Stored data entries
------------------------------------

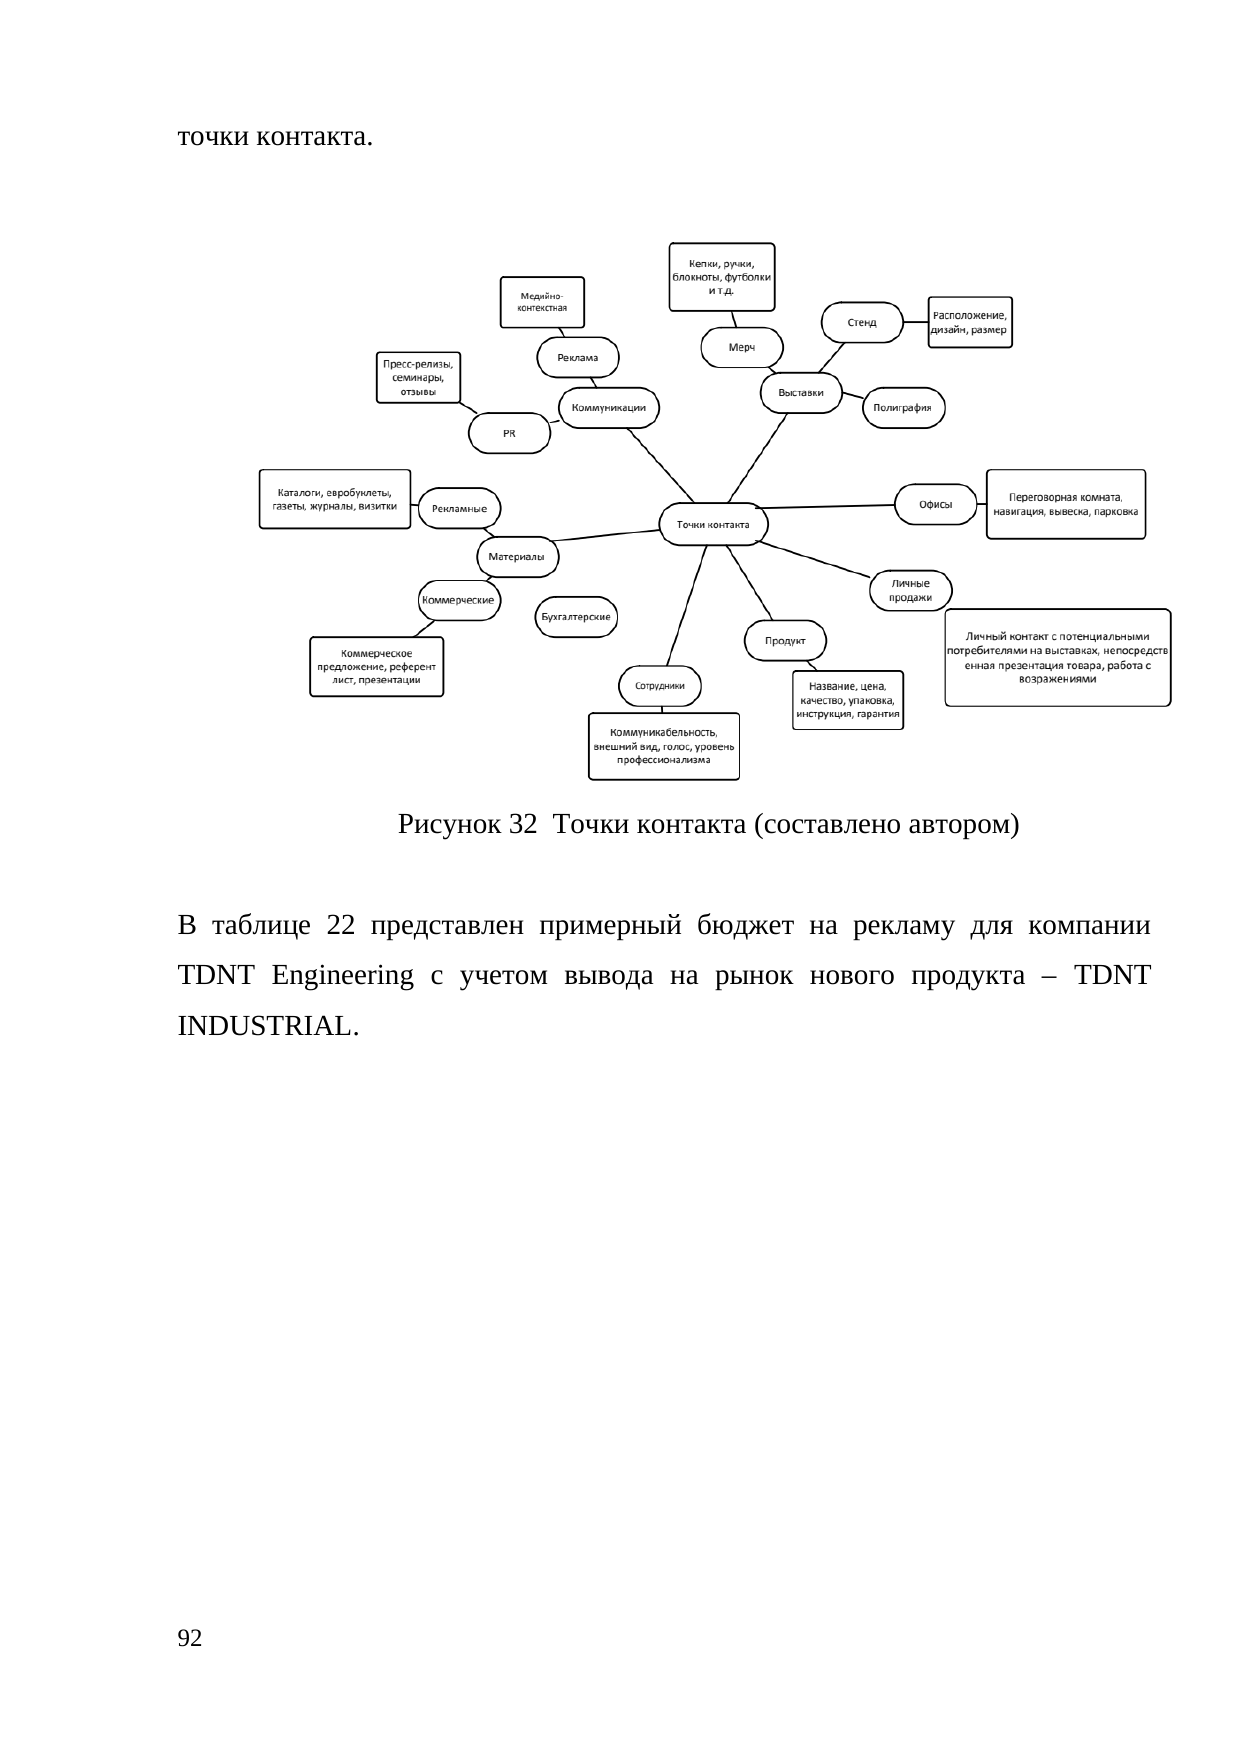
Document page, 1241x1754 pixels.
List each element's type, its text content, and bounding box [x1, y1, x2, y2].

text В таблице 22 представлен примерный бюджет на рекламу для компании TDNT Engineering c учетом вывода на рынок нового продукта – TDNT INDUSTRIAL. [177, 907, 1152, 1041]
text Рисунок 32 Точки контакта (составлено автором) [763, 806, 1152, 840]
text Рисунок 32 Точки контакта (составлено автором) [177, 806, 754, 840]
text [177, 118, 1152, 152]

------------------------------------

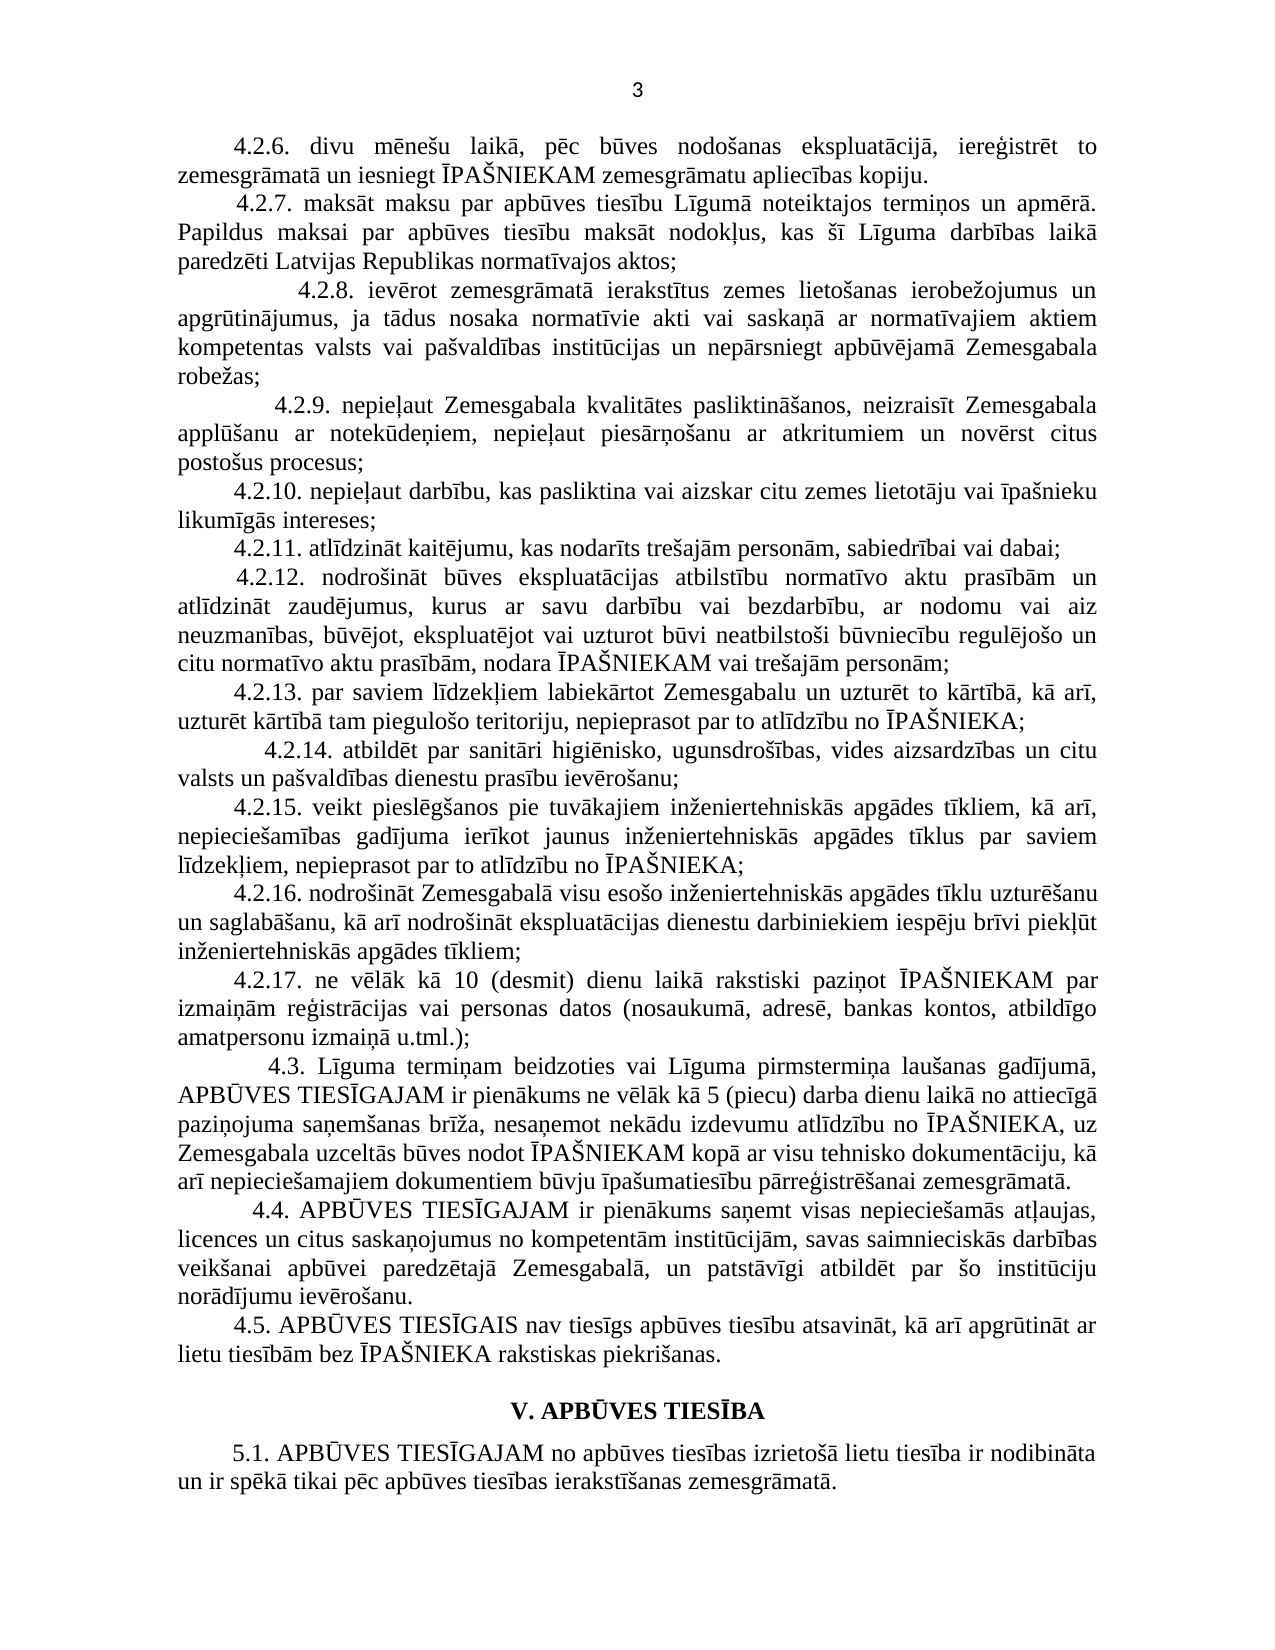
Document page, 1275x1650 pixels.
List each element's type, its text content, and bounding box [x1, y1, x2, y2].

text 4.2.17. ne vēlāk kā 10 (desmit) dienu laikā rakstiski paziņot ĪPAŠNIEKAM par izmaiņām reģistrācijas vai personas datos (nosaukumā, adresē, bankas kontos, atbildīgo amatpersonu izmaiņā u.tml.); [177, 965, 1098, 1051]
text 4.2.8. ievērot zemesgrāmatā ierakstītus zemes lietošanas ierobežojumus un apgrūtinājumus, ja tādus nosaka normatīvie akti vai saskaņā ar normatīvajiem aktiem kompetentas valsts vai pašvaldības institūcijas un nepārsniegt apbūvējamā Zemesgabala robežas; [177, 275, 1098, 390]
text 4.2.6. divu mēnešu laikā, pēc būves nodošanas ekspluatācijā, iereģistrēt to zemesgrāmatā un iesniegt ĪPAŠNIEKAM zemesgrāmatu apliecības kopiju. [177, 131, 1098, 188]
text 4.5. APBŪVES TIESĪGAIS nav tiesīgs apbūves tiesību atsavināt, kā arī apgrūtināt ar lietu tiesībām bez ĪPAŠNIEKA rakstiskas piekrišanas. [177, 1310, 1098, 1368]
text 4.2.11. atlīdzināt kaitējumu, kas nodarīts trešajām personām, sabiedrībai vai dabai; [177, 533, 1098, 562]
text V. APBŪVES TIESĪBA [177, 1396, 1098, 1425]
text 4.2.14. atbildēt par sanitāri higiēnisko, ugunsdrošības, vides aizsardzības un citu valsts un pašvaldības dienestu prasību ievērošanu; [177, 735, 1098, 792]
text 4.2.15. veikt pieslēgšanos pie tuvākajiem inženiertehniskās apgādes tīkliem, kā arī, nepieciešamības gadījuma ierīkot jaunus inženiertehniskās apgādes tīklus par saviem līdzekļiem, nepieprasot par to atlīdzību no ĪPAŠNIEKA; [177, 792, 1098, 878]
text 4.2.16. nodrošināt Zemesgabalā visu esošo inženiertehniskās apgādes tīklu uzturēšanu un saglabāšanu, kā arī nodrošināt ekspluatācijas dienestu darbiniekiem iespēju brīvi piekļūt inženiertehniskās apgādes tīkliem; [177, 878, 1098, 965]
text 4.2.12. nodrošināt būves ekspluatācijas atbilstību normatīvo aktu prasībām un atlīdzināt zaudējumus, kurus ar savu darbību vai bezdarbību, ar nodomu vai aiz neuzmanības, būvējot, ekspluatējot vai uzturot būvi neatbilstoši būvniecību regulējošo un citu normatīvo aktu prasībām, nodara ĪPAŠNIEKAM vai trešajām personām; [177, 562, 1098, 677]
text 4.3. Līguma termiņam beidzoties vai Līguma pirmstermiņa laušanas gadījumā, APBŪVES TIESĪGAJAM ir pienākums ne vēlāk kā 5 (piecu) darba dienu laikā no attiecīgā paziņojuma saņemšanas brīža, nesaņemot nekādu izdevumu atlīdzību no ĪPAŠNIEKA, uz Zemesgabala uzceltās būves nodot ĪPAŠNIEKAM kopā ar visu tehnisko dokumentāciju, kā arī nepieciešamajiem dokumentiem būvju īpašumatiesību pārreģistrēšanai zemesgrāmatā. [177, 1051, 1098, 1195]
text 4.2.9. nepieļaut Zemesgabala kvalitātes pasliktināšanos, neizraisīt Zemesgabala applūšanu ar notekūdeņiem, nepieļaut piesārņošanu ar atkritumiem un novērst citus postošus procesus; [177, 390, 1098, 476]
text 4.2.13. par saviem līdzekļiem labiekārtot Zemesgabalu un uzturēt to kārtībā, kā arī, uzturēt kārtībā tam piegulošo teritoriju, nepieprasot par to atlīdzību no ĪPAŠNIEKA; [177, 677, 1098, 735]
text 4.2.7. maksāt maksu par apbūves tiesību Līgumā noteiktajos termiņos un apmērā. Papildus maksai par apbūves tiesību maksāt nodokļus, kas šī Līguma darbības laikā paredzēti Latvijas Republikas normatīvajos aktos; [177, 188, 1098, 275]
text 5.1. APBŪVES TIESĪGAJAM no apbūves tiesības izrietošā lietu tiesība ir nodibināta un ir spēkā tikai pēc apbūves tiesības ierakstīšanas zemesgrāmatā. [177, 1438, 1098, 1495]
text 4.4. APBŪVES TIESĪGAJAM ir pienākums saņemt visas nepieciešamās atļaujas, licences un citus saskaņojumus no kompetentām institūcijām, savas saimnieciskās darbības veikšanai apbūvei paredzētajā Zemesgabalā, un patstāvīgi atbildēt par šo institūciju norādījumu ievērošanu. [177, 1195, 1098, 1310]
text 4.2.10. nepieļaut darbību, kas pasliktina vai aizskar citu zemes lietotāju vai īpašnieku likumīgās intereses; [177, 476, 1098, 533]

------------------------------------

● Problem to solve
The answer must be every line from the records above that contains the word "Document", copied out.

● Response to this task
Document page, 1241x1754 pixels.
Document page, 1275x1650 pixels.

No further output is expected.